Sadly, we largely ignore the topic of parsing because we wish to focus on
lambda calculus, combinatory logic, and types. We get by with parser
combinators, which we hardly explain.

This is a pity, because my textbooks omitted several fascinating facts, partly
due to their vintage:

  * Many recommend Thompson's construction algorithm for building DFAs from
  regular expressions.

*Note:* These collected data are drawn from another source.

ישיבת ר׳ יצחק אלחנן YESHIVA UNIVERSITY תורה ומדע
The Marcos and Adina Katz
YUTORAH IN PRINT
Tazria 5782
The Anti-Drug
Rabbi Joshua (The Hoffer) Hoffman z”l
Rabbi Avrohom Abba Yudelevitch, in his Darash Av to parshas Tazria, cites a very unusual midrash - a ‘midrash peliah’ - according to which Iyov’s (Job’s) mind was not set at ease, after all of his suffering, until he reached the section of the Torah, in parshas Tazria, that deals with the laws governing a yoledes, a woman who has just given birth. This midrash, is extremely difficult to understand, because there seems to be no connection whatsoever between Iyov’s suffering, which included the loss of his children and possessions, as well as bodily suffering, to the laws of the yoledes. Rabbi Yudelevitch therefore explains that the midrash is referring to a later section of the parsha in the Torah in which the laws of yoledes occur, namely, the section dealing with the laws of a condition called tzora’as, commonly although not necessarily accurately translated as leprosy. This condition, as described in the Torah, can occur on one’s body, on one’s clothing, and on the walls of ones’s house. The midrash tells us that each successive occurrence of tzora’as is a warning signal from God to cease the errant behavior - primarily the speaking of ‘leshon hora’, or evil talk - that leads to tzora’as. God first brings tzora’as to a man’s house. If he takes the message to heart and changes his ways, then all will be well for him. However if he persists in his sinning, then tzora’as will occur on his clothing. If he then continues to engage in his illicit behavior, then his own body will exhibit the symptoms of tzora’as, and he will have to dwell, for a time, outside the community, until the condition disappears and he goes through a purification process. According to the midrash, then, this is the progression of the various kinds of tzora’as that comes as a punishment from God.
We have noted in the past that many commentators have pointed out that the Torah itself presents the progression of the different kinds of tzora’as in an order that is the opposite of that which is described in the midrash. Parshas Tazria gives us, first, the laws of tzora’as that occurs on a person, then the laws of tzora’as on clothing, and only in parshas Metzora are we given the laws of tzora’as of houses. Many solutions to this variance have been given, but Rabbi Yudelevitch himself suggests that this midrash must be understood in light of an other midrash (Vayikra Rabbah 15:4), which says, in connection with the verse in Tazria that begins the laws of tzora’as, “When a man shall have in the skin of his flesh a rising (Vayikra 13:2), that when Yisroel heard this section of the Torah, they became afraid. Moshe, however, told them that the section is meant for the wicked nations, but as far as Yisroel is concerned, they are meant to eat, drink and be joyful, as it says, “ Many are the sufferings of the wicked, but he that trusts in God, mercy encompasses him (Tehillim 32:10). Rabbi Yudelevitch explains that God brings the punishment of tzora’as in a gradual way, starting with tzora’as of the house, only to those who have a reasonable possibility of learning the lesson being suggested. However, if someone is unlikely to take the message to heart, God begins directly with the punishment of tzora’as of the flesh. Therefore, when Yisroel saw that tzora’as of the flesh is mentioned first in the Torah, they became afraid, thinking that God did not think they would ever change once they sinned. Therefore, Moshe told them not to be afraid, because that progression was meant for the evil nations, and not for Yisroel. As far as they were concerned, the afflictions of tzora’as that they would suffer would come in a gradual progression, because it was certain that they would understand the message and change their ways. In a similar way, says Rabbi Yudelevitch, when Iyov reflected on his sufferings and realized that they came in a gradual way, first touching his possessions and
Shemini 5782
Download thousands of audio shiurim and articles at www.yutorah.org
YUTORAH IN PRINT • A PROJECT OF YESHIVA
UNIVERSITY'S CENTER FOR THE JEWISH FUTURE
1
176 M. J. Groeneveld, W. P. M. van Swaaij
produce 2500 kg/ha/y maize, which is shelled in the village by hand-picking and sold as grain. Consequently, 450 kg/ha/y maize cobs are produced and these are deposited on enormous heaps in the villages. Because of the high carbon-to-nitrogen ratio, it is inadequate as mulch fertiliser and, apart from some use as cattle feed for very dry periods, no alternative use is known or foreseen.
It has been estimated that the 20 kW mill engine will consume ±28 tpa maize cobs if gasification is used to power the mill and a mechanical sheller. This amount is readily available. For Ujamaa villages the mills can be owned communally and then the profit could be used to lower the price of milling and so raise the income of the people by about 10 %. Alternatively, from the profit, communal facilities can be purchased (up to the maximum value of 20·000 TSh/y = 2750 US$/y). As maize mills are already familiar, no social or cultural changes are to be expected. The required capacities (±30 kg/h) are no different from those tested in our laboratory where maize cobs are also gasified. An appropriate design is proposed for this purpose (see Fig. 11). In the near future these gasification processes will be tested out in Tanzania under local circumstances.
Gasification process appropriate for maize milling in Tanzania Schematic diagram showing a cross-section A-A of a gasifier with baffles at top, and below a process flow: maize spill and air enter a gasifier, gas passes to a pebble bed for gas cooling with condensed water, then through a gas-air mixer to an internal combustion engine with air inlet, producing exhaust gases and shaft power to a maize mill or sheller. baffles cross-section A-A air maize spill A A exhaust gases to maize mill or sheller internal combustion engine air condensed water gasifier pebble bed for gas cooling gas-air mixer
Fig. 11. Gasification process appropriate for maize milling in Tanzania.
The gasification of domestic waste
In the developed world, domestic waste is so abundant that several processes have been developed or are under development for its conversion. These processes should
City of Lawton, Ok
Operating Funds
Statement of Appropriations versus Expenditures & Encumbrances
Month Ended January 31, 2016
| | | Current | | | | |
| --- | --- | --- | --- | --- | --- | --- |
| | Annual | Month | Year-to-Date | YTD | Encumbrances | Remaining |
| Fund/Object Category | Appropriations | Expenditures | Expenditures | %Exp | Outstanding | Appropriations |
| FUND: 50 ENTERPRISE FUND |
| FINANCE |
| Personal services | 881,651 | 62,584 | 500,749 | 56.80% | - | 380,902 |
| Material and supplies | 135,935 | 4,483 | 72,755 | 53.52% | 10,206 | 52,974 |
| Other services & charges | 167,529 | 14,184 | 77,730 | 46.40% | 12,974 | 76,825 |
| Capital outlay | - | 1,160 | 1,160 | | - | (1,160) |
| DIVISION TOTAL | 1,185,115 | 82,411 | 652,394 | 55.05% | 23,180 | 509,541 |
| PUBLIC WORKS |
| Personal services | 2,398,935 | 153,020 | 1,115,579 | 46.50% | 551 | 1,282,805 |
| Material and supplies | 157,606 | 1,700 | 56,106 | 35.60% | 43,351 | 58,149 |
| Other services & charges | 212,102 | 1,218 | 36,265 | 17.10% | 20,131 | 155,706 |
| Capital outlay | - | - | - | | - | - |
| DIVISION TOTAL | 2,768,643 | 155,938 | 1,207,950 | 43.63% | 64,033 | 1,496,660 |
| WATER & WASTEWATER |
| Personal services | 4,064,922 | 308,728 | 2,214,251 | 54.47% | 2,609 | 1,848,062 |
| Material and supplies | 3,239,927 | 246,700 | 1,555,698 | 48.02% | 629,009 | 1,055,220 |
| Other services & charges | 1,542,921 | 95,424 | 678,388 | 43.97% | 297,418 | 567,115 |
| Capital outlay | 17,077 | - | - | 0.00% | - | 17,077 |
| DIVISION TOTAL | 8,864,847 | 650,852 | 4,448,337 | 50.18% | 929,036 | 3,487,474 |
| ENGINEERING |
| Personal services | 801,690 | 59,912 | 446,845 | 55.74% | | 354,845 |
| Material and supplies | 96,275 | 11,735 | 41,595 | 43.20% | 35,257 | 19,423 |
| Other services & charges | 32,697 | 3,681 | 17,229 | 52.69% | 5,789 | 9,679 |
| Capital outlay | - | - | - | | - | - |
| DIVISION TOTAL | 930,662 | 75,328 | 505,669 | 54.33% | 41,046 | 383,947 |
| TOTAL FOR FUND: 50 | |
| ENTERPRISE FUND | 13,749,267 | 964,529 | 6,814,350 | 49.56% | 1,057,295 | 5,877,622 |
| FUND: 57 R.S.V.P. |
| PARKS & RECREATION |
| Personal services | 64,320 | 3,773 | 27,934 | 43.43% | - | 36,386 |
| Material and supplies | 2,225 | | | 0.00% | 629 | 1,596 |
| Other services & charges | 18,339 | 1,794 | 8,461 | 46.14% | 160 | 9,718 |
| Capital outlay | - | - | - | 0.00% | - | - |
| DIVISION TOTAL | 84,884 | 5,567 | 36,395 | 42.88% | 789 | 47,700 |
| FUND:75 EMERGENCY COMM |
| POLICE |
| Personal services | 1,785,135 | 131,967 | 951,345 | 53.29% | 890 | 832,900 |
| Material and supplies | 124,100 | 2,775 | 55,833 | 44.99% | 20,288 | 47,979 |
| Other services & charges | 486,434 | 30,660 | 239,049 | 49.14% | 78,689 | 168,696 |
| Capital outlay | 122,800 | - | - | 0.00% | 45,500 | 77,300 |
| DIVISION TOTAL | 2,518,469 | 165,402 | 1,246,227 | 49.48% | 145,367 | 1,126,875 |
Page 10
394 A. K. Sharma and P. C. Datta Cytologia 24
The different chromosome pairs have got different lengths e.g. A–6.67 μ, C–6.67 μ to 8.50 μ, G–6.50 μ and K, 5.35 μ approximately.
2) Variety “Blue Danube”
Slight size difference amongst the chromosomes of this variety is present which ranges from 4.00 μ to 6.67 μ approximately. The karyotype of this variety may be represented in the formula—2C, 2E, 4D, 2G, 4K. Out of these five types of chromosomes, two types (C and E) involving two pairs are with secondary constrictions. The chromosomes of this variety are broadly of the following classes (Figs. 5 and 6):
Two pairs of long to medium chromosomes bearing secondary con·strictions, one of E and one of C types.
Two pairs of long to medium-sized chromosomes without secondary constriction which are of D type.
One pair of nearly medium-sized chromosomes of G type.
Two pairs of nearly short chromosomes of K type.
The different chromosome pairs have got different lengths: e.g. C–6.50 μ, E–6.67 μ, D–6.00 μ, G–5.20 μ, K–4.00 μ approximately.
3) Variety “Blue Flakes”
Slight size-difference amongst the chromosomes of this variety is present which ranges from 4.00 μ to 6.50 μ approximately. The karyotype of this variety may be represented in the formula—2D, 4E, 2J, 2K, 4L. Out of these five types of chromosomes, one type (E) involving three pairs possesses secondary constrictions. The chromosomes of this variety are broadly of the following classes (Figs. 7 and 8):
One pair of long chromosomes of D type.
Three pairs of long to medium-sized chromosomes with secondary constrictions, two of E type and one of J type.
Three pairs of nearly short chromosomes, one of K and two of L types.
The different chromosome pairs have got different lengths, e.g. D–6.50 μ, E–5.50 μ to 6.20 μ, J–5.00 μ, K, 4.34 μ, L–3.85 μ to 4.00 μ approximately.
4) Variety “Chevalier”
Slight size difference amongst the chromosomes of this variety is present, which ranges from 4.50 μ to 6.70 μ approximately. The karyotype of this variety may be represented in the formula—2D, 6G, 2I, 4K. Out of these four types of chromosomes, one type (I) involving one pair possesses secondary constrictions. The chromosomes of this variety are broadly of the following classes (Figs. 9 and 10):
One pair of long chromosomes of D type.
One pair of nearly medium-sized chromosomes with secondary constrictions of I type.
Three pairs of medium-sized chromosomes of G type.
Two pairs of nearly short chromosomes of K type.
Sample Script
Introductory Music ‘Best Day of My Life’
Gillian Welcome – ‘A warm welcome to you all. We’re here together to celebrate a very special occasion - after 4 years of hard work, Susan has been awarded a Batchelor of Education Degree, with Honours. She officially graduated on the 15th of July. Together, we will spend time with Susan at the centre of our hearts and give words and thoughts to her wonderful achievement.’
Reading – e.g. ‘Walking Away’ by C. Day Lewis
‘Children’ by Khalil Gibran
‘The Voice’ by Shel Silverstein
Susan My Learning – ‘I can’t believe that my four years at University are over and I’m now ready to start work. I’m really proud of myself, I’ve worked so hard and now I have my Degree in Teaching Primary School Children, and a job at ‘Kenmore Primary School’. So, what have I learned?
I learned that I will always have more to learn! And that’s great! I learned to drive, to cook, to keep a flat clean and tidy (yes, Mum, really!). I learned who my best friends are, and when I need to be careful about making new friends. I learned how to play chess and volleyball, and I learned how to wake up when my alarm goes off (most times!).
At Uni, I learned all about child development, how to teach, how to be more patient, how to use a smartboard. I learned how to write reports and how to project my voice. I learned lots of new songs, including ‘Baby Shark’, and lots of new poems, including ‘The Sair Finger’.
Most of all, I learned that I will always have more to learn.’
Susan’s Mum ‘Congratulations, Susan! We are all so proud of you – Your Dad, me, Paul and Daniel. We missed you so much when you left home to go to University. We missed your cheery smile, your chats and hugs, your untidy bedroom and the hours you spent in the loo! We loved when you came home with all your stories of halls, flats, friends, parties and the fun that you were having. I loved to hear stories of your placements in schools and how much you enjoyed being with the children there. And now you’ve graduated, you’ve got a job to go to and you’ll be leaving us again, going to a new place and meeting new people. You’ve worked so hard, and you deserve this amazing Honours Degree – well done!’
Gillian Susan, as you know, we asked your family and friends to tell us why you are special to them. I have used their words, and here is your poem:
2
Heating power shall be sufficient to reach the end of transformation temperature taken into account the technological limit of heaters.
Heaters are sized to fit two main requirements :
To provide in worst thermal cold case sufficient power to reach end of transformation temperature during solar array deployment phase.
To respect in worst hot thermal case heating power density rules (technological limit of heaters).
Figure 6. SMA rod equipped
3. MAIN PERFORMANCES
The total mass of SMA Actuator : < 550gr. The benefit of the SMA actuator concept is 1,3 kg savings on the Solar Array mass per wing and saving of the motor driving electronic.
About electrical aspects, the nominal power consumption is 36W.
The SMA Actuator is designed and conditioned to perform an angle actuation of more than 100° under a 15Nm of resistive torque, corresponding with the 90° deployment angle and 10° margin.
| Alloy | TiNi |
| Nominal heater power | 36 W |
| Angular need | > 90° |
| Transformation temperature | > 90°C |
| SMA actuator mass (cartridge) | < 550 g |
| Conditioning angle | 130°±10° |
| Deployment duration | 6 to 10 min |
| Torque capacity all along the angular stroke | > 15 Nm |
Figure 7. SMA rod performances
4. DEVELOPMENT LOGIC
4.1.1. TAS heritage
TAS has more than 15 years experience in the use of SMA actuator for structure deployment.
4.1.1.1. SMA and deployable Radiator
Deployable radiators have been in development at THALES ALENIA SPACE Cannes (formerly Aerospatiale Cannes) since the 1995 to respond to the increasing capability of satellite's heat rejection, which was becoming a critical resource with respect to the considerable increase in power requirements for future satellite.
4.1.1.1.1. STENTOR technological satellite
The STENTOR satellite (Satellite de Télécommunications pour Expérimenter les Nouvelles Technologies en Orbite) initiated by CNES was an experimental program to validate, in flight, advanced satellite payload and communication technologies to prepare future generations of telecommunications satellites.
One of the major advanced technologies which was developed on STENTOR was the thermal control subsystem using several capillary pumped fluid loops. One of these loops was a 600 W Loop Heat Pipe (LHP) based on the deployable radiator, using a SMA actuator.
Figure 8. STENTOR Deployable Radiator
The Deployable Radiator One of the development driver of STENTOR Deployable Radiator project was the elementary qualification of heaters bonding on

In fact, link:../haskell/re.html[regular expression
  derivatives] are superior. (In practice, NFAs may be better to
  because conversion to DFAs may blow up exponentially.)
  See also https://dl.acm.org/doi/10.1145/2500365.2500613[_Fun with Semirings_]
  for lesser-known connections between regular languages and other parts of
  computer science.

  * link:../haskell/parse.html[Parsing combinators] take the tedium out of recursive descent parsers, at least in languages like Haskell.

  * link:../haskell/pwd.html[Parsing with derivatives] makes it easy to write an efficient context-free parser generator.

  * https://en.wikipedia.org/wiki/Parsing_expression_grammar[Parsing expression grammars] can be parsed in linear time and can even handle some context-sensitive grammars, though it is unknown whether they can handle all context-free grammars.